REQUIRED ACTION: Select the lines below containing the word "顺其自然吧".

Document images with source code:
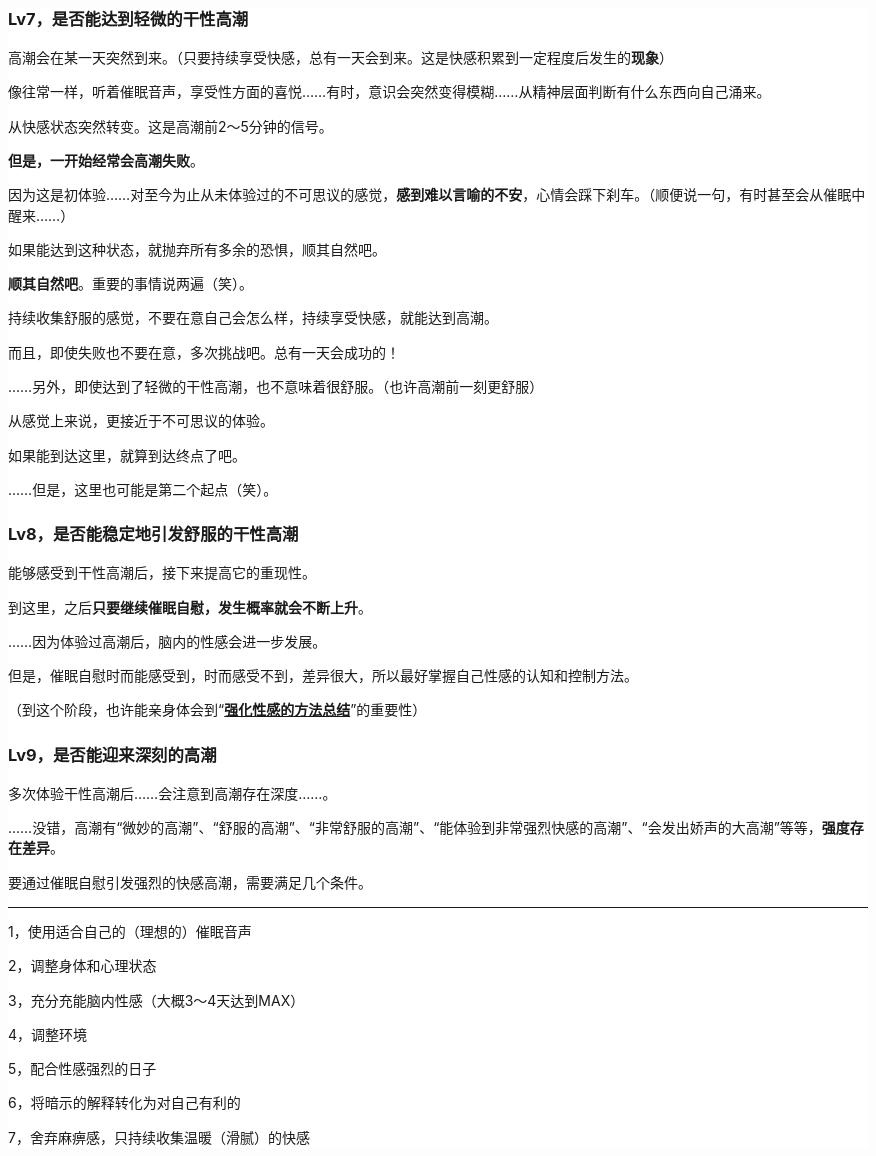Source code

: ### Lv7，是否能达到轻微的干性高潮 [​](#lv7-是否能达到轻微的干性高潮)

高潮会在某一天突然到来。（只要持续享受快感，总有一天会到来。这是快感积累到一定程度后发生的**现象**）

像往常一样，听着催眠音声，享受性方面的喜悦……有时，意识会突然变得模糊……从精神层面判断有什么东西向自己涌来。

从快感状态突然转变。这是高潮前2～5分钟的信号。

**但是，一开始经常会高潮失败**。

因为这是初体验……对至今为止从未体验过的不可思议的感觉，**感到难以言喻的不安**，心情会踩下刹车。（顺便说一句，有时甚至会从催眠中醒来……）

如果能达到这种状态，就抛弃所有多余的恐惧，顺其自然吧。

**顺其自然吧**。重要的事情说两遍（笑）。

持续收集舒服的感觉，不要在意自己会怎么样，持续享受快感，就能达到高潮。

而且，即使失败也不要在意，多次挑战吧。总有一天会成功的！

……另外，即使达到了轻微的干性高潮，也不意味着很舒服。（也许高潮前一刻更舒服）

从感觉上来说，更接近于不可思议的体验。

如果能到达这里，就算到达终点了吧。

……但是，这里也可能是第二个起点（笑）。

### Lv8，是否能稳定地引发舒服的干性高潮 [​](#lv8-是否能稳定地引发舒服的干性高潮)

能够感受到干性高潮后，接下来提高它的重现性。

到这里，之后**只要继续催眠自慰，发生概率就会不断上升**。

……因为体验过高潮后，脑内的性感会进一步发展。

但是，催眠自慰时而能感受到，时而感受不到，差异很大，所以最好掌握自己性感的认知和控制方法。

（到这个阶段，也许能亲身体会到“**[强化性感的方法总结](/h-life/nipple/jyouhou/page-19.html)**”的重要性）

### Lv9，是否能迎来深刻的高潮 [​](#lv9-是否能迎来深刻的高潮)

多次体验干性高潮后……会注意到高潮存在深度……。

……没错，高潮有“微妙的高潮”、“舒服的高潮”、“非常舒服的高潮”、“能体验到非常强烈快感的高潮”、“会发出娇声的大高潮”等等，**强度存在差异**。

要通过催眠自慰引发强烈的快感高潮，需要满足几个条件。

* * *

1，使用适合自己的（理想的）催眠音声

2，调整身体和心理状态

3，充分充能脑内性感（大概3～4天达到MAX）

4，调整环境

5，配合性感强烈的日子

6，将暗示的解释转化为对自己有利的

7，舍弃麻痹感，只持续收集温暖（滑腻）的快感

SOLUTION FOR THIS PROBLEM:
如果能达到这种状态，就抛弃所有多余的恐惧，顺其自然吧。
**顺其自然吧**。重要的事情说两遍（笑）。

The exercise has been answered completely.